[Übungstext]:

+-------+

Dem Genozid ging zudem eine tiefe wirtschaftliche Krise voraus. Die Umstrukturierung des Agrarsystems stürzte die Bevölkerung in Armut und Elend[39]. Die Wirtschaft des Landes litt unter dem rasanten Verfall des Kaffeepreises – 75 Prozent aller Exporte basierten auf der Kaffeeproduktion – und unter tiefgreifenden makroökonomischen Reformen auf Verlangen von Weltbank und Internationalem Währungsfonds (IWF). Dies verschärfte die schwelenden ethnischen Spannungen und beschleunigte den Prozess des politischen Zusammenbruchs[40].

Besonders bedeutend war die Krise des Agrarsystems auch deshalb, weil in Ruanda ca. 90 Prozent der Bevölkerung vom Ackerbau oder auf dem Land leben. Besonders unter arbeitslosen Jugendlichen und jungen Erwachsenen breitete sich angesichts dieser Umstände zunehmend ein Gefühl der Nutz- und Perspektivlosigkeit aus[41].

Der Soziologe W.I. Thomas weist treffend darauf hin: Wenn Objekte als real perzipiert werden, sind sie auch in ihren Konsequenzen real. Dies gilt auch für die Formierung von ethnischer Identität.[42] Im Falle von Ruanda war dies ein längerer Prozess, der sich durch die eben genannten Punkte progressiv zuspitzte, um dann letztendlich 1994 in der schlimmsten Art und Weise zu kulminieren.

Natürlich spielten hier auch im Vorfeld die Medien eine wichtige Rolle, jedoch soll es an dieser Stelle aufgrund der nachfolgenden Untersuchungen bei einer schlichten Erwähnung dieses wichtigen Phänomens bleiben.

Eine wichtige Rolle auf dem Weg zum Völkermord spielte auch die Rebellenarmee (RPF[43] ). 1990 begann diese von Uganda aus einen Angriff auf Ruanda und das Hutu-Regime, der jedoch mithilfe der französischen Unterstützung zurückgeschlagen werden konnte. Ganz wichtig ist hier das Gefühl der allgegenwärtigen Bedrohung durch die RPF, das nach diesen Attacken durch die Hutu-Regierung verbreitet wurde. Die Angst der Hutu vor den Tutsi sollte geschürt werden und die Angriffe der RPF spielten den Machthabern natürlich in die Karten. Diese Angst, die von nun an immer wieder heraufbeschworen wurde, hatte einen großen Anteil daran, dass vier Jahre später ganz normale Hutu, die bislang nie straffällig geworden waren, zu den Waffen griffen und ihre Nachbarn und andere Tutsi auf grausame Weise umbrachten.

+-------+

[Untersuchte Daten]:
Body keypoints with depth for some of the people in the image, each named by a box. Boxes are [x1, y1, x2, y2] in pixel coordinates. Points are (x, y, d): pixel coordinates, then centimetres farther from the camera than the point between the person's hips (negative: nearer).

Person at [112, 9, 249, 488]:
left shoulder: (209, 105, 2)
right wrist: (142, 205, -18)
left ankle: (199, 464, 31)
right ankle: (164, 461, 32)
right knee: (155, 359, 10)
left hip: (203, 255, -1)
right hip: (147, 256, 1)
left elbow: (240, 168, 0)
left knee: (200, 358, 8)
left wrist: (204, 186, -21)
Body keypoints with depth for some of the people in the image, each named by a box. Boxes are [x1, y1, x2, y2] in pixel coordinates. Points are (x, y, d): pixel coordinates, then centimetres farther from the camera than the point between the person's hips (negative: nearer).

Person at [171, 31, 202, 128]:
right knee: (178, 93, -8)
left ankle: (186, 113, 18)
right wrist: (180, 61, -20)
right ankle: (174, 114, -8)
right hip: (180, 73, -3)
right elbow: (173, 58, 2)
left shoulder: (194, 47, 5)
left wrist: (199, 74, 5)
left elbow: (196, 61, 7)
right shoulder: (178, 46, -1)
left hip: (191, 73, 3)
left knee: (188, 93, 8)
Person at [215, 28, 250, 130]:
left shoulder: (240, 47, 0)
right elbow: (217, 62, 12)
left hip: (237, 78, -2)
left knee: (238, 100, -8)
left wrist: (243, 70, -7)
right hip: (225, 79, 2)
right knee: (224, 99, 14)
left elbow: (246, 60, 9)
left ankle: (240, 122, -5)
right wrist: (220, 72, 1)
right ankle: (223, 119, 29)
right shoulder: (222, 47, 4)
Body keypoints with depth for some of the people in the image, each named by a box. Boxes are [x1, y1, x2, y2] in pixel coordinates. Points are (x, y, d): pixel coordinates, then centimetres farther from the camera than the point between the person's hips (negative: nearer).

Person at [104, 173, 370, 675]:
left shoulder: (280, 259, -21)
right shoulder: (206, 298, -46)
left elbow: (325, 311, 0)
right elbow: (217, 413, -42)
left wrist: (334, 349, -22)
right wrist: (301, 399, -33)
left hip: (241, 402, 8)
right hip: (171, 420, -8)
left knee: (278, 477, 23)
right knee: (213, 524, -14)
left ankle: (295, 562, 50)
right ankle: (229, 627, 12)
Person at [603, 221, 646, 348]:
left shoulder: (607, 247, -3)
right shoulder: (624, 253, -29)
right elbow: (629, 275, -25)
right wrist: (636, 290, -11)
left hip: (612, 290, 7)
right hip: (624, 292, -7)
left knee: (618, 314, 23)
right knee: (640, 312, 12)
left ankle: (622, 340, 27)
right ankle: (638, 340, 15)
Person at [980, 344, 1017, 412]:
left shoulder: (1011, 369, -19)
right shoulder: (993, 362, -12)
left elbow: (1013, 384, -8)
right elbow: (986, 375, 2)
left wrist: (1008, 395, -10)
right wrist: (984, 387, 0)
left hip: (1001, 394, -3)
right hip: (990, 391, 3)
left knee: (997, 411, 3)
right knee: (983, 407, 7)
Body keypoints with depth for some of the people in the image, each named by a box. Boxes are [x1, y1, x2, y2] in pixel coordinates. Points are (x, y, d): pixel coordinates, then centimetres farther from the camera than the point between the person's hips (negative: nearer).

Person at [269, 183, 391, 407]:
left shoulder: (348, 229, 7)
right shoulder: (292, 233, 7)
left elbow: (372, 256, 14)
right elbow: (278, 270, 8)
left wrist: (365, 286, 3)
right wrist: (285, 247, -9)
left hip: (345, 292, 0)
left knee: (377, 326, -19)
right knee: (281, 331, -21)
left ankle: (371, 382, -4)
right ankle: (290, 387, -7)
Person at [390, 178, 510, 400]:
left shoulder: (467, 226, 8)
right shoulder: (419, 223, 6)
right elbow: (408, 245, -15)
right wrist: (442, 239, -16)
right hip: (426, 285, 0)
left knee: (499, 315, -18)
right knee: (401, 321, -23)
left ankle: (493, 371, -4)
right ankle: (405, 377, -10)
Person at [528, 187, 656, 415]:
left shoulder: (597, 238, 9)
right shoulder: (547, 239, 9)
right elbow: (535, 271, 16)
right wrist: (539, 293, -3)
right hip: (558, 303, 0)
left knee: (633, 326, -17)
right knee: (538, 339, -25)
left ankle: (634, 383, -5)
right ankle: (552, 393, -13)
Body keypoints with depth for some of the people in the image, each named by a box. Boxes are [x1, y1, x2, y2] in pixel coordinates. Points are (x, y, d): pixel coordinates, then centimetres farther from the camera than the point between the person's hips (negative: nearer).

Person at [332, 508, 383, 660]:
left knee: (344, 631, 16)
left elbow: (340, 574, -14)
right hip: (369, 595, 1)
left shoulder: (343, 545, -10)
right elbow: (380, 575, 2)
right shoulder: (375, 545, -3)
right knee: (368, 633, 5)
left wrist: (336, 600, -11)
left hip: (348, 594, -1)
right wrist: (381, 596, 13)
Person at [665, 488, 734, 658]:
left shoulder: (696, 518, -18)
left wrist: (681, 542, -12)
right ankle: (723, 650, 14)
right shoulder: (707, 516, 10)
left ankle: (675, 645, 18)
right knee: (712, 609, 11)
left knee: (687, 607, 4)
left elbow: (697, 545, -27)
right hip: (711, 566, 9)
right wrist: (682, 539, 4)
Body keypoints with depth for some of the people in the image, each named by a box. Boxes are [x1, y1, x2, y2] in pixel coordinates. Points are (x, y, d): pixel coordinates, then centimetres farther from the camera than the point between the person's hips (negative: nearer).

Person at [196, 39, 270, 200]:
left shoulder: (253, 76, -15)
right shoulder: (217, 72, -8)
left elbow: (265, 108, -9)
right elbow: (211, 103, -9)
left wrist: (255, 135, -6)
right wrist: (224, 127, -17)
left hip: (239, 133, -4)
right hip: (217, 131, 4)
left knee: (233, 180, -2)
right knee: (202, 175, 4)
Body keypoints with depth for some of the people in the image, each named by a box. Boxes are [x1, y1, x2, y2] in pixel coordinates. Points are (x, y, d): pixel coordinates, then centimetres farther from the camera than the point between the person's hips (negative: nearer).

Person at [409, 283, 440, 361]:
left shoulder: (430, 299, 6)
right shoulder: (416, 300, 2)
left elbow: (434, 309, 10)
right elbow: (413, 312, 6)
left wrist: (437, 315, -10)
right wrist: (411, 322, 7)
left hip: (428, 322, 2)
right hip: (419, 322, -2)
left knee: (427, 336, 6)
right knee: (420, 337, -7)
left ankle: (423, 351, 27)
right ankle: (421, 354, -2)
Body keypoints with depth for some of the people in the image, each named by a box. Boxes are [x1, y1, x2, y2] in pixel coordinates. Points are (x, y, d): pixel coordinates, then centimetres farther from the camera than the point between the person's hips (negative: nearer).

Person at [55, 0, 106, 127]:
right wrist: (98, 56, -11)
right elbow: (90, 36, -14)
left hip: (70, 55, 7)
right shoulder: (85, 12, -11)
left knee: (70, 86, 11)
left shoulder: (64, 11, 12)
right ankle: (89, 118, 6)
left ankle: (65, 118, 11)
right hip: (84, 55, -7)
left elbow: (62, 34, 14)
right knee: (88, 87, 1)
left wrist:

+-------+

[Ziel der Übung]:
Beantworten Sie anhand des Textes über die Vorgeschichte des Völkermords in Ruanda die folgenden Fragen.
(a) Wie viel Prozent aller Exporte basierten auf der Kaffeeproduktion?
(b) Wie viel Prozent der Bevölkerung Ruandas leben vom Ackerbau oder auf dem Land?
(c) Von welchem Land aus begann die RPF 1990 ihren Angriff auf Ruanda?

[Schriftliche Lösung]:
(a) 75 Prozent
(b) Ca. 90 Prozent
(c) Von Uganda aus